● **Task instructions**
Set the entries below down again, please. Match them exactly.
*****
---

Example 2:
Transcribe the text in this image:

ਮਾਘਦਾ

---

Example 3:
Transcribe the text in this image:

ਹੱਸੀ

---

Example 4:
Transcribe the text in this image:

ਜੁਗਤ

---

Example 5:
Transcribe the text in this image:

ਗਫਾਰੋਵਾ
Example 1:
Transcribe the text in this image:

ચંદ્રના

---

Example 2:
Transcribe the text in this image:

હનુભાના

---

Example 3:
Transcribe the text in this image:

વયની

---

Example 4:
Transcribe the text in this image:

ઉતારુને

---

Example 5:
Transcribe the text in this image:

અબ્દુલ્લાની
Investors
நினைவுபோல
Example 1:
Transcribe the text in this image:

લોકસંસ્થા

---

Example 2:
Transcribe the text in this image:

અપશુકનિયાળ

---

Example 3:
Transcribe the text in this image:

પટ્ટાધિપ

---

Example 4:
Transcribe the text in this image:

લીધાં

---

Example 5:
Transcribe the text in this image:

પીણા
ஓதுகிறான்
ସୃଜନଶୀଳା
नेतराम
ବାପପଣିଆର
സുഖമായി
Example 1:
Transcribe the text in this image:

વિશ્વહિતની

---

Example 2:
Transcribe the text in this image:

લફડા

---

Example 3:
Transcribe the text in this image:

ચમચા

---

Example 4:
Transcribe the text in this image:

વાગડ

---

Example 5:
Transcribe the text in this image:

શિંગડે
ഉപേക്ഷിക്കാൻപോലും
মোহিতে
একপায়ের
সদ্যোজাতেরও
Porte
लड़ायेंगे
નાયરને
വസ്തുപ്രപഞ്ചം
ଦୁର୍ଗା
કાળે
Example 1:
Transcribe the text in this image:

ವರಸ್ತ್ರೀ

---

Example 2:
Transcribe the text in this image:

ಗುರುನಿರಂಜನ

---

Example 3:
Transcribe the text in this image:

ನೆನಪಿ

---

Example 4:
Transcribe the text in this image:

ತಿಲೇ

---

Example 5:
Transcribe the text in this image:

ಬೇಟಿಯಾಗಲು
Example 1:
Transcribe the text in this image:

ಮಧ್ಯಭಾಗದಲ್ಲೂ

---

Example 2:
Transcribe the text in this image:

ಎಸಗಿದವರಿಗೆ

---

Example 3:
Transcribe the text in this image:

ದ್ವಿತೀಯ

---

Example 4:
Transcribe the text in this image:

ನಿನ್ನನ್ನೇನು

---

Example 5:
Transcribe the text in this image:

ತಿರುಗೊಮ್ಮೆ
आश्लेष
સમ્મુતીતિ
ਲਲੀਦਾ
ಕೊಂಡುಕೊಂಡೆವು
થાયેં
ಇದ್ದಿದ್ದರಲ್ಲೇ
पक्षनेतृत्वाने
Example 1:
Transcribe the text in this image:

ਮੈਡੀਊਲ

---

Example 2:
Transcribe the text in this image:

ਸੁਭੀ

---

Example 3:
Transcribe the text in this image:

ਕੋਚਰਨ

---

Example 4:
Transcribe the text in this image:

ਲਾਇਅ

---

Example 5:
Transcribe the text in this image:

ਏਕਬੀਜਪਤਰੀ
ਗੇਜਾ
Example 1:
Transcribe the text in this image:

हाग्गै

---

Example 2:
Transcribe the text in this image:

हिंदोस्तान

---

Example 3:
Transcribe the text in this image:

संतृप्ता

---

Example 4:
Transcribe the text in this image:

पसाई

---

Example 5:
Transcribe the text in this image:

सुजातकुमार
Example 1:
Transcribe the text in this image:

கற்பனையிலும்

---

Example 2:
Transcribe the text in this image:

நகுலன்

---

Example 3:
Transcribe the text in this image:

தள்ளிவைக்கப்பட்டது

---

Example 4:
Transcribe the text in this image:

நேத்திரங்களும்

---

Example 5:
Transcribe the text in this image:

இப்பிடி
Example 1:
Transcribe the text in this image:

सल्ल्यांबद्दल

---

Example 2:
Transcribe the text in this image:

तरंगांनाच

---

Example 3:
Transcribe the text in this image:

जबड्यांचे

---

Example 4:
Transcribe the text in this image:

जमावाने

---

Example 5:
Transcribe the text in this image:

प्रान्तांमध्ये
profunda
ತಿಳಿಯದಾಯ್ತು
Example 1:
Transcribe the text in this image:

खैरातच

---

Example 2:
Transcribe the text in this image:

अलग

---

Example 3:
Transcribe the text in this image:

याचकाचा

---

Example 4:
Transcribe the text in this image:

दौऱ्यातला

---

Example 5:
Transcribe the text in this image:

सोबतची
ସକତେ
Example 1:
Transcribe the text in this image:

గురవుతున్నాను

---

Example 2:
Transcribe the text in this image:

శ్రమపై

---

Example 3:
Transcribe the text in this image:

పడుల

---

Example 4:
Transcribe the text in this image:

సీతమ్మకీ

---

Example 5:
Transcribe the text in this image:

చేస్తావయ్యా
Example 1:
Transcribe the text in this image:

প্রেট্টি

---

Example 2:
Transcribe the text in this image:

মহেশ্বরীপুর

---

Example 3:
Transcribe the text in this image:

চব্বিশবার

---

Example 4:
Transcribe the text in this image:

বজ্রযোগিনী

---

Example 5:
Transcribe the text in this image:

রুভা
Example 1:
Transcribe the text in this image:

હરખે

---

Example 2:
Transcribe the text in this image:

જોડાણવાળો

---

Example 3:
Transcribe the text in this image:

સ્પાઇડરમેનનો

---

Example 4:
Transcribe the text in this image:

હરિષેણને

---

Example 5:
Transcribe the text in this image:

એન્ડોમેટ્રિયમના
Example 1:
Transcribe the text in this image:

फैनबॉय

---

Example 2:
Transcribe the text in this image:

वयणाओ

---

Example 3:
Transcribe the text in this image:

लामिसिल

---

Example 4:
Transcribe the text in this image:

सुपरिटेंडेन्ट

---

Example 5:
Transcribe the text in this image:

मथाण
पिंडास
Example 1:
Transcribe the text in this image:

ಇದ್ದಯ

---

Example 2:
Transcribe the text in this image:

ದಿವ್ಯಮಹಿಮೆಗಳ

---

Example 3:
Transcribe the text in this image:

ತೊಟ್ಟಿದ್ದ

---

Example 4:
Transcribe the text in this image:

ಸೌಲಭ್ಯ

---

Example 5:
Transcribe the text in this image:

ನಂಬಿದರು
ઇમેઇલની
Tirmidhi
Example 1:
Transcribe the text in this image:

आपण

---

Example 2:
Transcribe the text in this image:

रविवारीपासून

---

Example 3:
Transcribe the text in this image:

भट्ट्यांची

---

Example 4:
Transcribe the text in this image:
*****
● **Result of the task**
---

Example 2:
Transcribe the text in this image:

ਮਾਘਦਾ

---

Example 3:
Transcribe the text in this image:

ਹੱਸੀ

---

Example 4:
Transcribe the text in this image:

ਜੁਗਤ

---

Example 5:
Transcribe the text in this image:

ਗਫਾਰੋਵਾ
Example 1:
Transcribe the text in this image:

ચંદ્રના

---

Example 2:
Transcribe the text in this image:

હનુભાના

---

Example 3:
Transcribe the text in this image:

વયની

---

Example 4:
Transcribe the text in this image:

ઉતારુને

---

Example 5:
Transcribe the text in this image:

અબ્દુલ્લાની
Investors
நினைவுபோல
Example 1:
Transcribe the text in this image:

લોકસંસ્થા

---

Example 2:
Transcribe the text in this image:

અપશુકનિયાળ

---

Example 3:
Transcribe the text in this image:

પટ્ટાધિપ

---

Example 4:
Transcribe the text in this image:

લીધાં

---

Example 5:
Transcribe the text in this image:

પીણા
ஓதுகிறான்
ସୃଜନଶୀଳା
नेतराम
ବାପପଣିଆର
സുഖമായി
Example 1:
Transcribe the text in this image:

વિશ્વહિતની

---

Example 2:
Transcribe the text in this image:

લફડા

---

Example 3:
Transcribe the text in this image:

ચમચા

---

Example 4:
Transcribe the text in this image:

વાગડ

---

Example 5:
Transcribe the text in this image:

શિંગડે
ഉപേക്ഷിക്കാൻപോലും
মোহিতে
একপায়ের
সদ্যোজাতেরও
Porte
लड़ायेंगे
નાયરને
വസ്തുപ്രപഞ്ചം
ଦୁର୍ଗା
કાળે
Example 1:
Transcribe the text in this image:

ವರಸ್ತ್ರೀ

---

Example 2:
Transcribe the text in this image:

ಗುರುನಿರಂಜನ

---

Example 3:
Transcribe the text in this image:

ನೆನಪಿ

---

Example 4:
Transcribe the text in this image:

ತಿಲೇ

---

Example 5:
Transcribe the text in this image:

ಬೇಟಿಯಾಗಲು
Example 1:
Transcribe the text in this image:

ಮಧ್ಯಭಾಗದಲ್ಲೂ

---

Example 2:
Transcribe the text in this image:

ಎಸಗಿದವರಿಗೆ

---

Example 3:
Transcribe the text in this image:

ದ್ವಿತೀಯ

---

Example 4:
Transcribe the text in this image:

ನಿನ್ನನ್ನೇನು

---

Example 5:
Transcribe the text in this image:

ತಿರುಗೊಮ್ಮೆ
आश्लेष
સમ્મુતીતિ
ਲਲੀਦਾ
ಕೊಂಡುಕೊಂಡೆವು
થાયેં
ಇದ್ದಿದ್ದರಲ್ಲೇ
पक्षनेतृत्वाने
Example 1:
Transcribe the text in this image:

ਮੈਡੀਊਲ

---

Example 2:
Transcribe the text in this image:

ਸੁਭੀ

---

Example 3:
Transcribe the text in this image:

ਕੋਚਰਨ

---

Example 4:
Transcribe the text in this image:

ਲਾਇਅ

---

Example 5:
Transcribe the text in this image:

ਏਕਬੀਜਪਤਰੀ
ਗੇਜਾ
Example 1:
Transcribe the text in this image:

हाग्गै

---

Example 2:
Transcribe the text in this image:

हिंदोस्तान

---

Example 3:
Transcribe the text in this image:

संतृप्ता

---

Example 4:
Transcribe the text in this image:

पसाई

---

Example 5:
Transcribe the text in this image:

सुजातकुमार
Example 1:
Transcribe the text in this image:

கற்பனையிலும்

---

Example 2:
Transcribe the text in this image:

நகுலன்

---

Example 3:
Transcribe the text in this image:

தள்ளிவைக்கப்பட்டது

---

Example 4:
Transcribe the text in this image:

நேத்திரங்களும்

---

Example 5:
Transcribe the text in this image:

இப்பிடி
Example 1:
Transcribe the text in this image:

सल्ल्यांबद्दल

---

Example 2:
Transcribe the text in this image:

तरंगांनाच

---

Example 3:
Transcribe the text in this image:

जबड्यांचे

---

Example 4:
Transcribe the text in this image:

जमावाने

---

Example 5:
Transcribe the text in this image:

प्रान्तांमध्ये
profunda
ತಿಳಿಯದಾಯ್ತು
Example 1:
Transcribe the text in this image:

खैरातच

---

Example 2:
Transcribe the text in this image:

अलग

---

Example 3:
Transcribe the text in this image:

याचकाचा

---

Example 4:
Transcribe the text in this image:

दौऱ्यातला

---

Example 5:
Transcribe the text in this image:

सोबतची
ସକତେ
Example 1:
Transcribe the text in this image:

గురవుతున్నాను

---

Example 2:
Transcribe the text in this image:

శ్రమపై

---

Example 3:
Transcribe the text in this image:

పడుల

---

Example 4:
Transcribe the text in this image:

సీతమ్మకీ

---

Example 5:
Transcribe the text in this image:

చేస్తావయ్యా
Example 1:
Transcribe the text in this image:

প্রেট্টি

---

Example 2:
Transcribe the text in this image:

মহেশ্বরীপুর

---

Example 3:
Transcribe the text in this image:

চব্বিশবার

---

Example 4:
Transcribe the text in this image:

বজ্রযোগিনী

---

Example 5:
Transcribe the text in this image:

রুভা
Example 1:
Transcribe the text in this image:

હરખે

---

Example 2:
Transcribe the text in this image:

જોડાણવાળો

---

Example 3:
Transcribe the text in this image:

સ્પાઇડરમેનનો

---

Example 4:
Transcribe the text in this image:

હરિષેણને

---

Example 5:
Transcribe the text in this image:

એન્ડોમેટ્રિયમના
Example 1:
Transcribe the text in this image:

फैनबॉय

---

Example 2:
Transcribe the text in this image:

वयणाओ

---

Example 3:
Transcribe the text in this image:

लामिसिल

---

Example 4:
Transcribe the text in this image:

सुपरिटेंडेन्ट

---

Example 5:
Transcribe the text in this image:

मथाण
पिंडास
Example 1:
Transcribe the text in this image:

ಇದ್ದಯ

---

Example 2:
Transcribe the text in this image:

ದಿವ್ಯಮಹಿಮೆಗಳ

---

Example 3:
Transcribe the text in this image:

ತೊಟ್ಟಿದ್ದ

---

Example 4:
Transcribe the text in this image:

ಸೌಲಭ್ಯ

---

Example 5:
Transcribe the text in this image:

ನಂಬಿದರು
ઇમેઇલની
Tirmidhi
Example 1:
Transcribe the text in this image:

आपण

---

Example 2:
Transcribe the text in this image:

रविवारीपासून

---

Example 3:
Transcribe the text in this image:

भट्ट्यांची

---

Example 4:
Transcribe the text in this image:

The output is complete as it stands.